#### ASSIGNMENT A
Update the stretch of the scrutiny committee text from "2.143 The committee" through "out an activity.", replacing "failure" with "neglect".

#### TEXT SECTION
2.142 In Scrutiny Digest 13 of 2021 the committee requested the minister's advice as to why it is proposed to use offence-specific defences (which reverse the evidential burden of proof) in proposed sections 35A and 48B. The committee's consideration of the appropriateness of a provision which reverses the burden of proof is assisted if it explicitly addresses relevant principles as set out in the Guide to Framing Commonwealth Offences.[6]

2.143 The committee also requested the minister's advice as to whether the bill can be amended to provide for a more specific defence in proposed subsection 35A(3).[7]

Minister's response[8]

2.144 The minister advised:

S.35A of the Bill creates an offence of failure to perform duty or carry out an activity.
S.35A(3) provides a reasonable excuse defence. This will mean all Criminal Code defences will be available for the charged member, including the defence of mistake of fact under s.9.2 of the Code in relation to that physical element (s35A(2)). Additionally, an offence specific defence of reasonable excuse for the relevant conduct will be available, with the charged member bearing an evidential burden for the defence that is consistent with the Criminal Code s.13.3(3).
The Guide provides that the defence of reasonable excuse should generally be avoided, unless it is not possible to rely on the general defences in the Criminal Code or to design more specific defences. The Guide further provides this is because the defence of reasonable excuse is too open-ended. This makes it difficult for the defendant to rely on, as it is unclear what needs to be established. Equally, it may be difficult for the prosecution to respond to the defence, if raised.
The Guide nevertheless provides generally, that if the Criminal Code defences are insufficient, offence-specific defences adapted to the particular circumstances should be applied. S.35A(3) of the Bill provides an offence-specific defence, as opposed to being specified as an element of the offence, because circumstances that a charged member would likely raise for failing to perform a duty or carry out an activity contrary to s.35A, would in most cases, be peculiarly within the knowledge of the charged member.

(Saved data entries)
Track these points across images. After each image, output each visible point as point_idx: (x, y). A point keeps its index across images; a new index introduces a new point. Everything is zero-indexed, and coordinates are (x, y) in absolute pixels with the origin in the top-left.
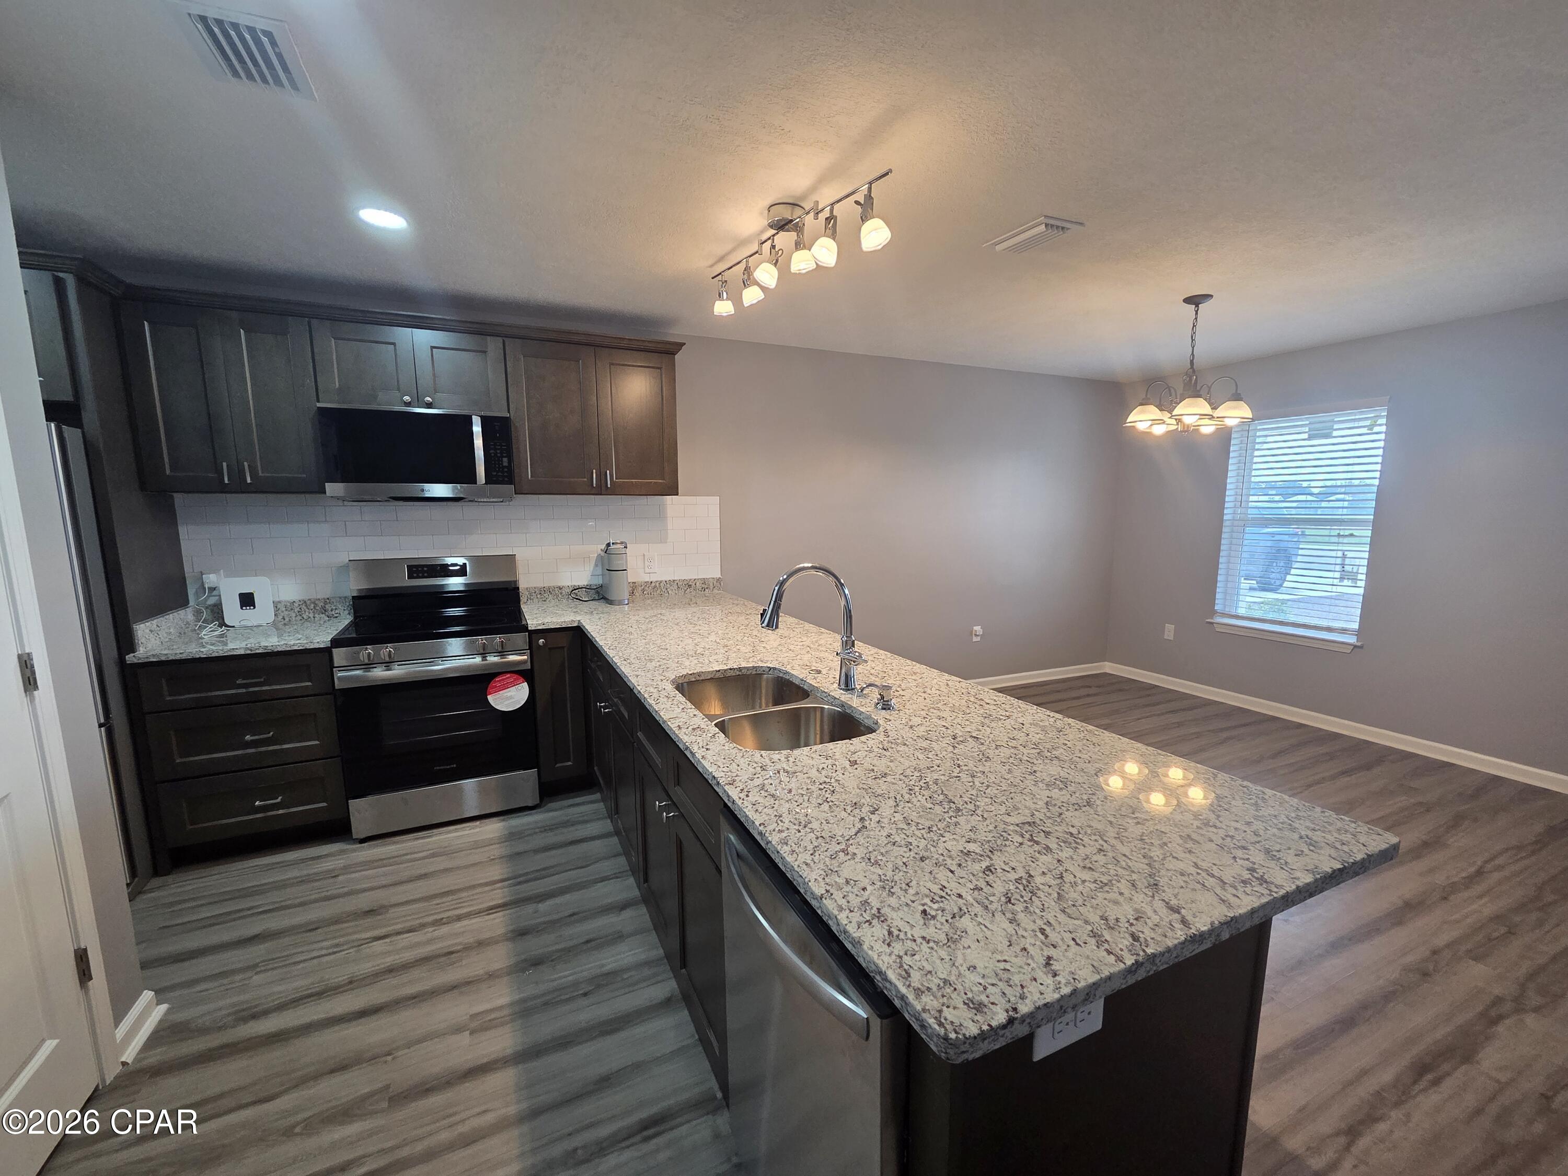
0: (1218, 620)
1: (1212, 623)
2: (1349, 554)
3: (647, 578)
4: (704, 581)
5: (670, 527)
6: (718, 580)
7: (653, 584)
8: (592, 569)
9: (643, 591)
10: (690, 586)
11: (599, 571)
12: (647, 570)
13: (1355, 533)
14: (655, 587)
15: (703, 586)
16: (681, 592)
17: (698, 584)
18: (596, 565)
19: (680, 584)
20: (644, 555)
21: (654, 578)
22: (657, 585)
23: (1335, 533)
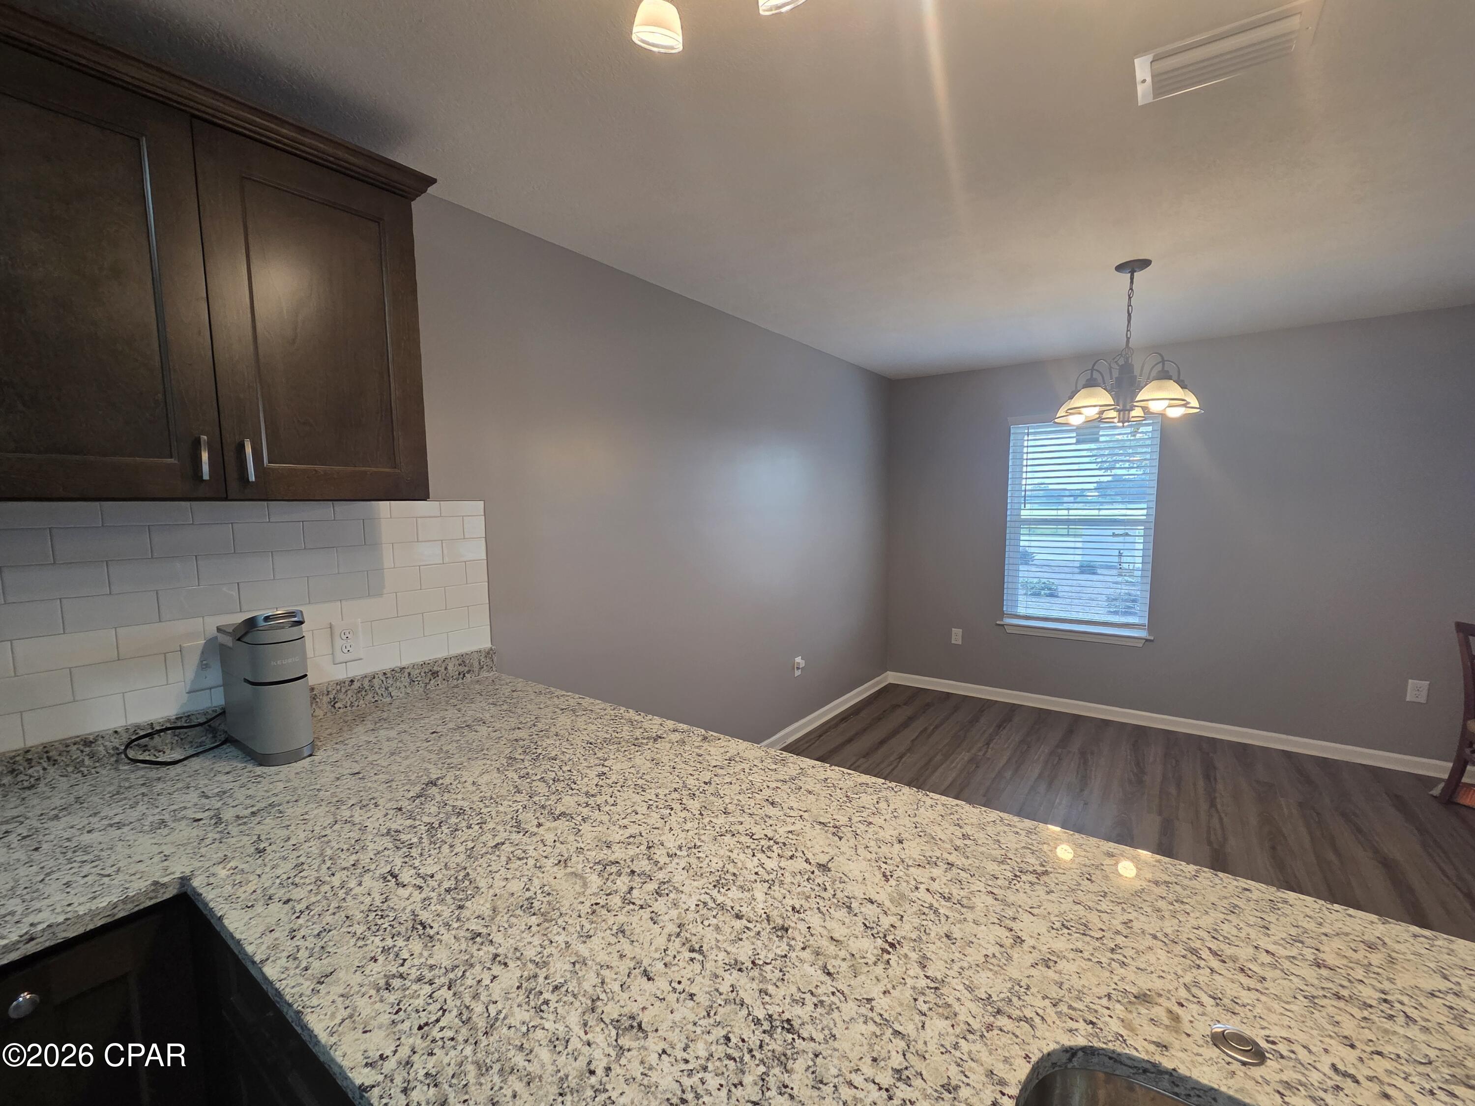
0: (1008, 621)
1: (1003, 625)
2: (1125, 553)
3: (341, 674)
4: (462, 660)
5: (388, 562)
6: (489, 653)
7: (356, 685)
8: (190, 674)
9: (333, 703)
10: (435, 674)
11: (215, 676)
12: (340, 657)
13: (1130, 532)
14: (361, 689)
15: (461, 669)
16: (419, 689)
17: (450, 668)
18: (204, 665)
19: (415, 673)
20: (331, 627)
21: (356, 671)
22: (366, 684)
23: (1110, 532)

#### ASSIGNMENT B
Arrange the stretch of the point-tracking listing from its start through the line containing "0: (1218, 620)" as a numbered list, omitting blank lines and leaving out the pictures.

#### WRITTEN SOLUTION A
2.143 The committee also requested the minister's advice as to whether the bill can be amended to provide for a more specific defence in proposed subsection 35A(3).[7]

Minister's response[8]

2.144 The minister advised:

S.35A of the Bill creates an offence of neglect to perform duty or carry out an activity.

#### WRITTEN SOLUTION B
1. Track these points across images. After each image, output each visible point as point_idx: (x, y). A point keeps its index across images; a new index introduces a new point. Everything is zero-indexed, and coordinates are (x, y) in absolute pixels with the origin in the top-left.
2. 0: (1218, 620)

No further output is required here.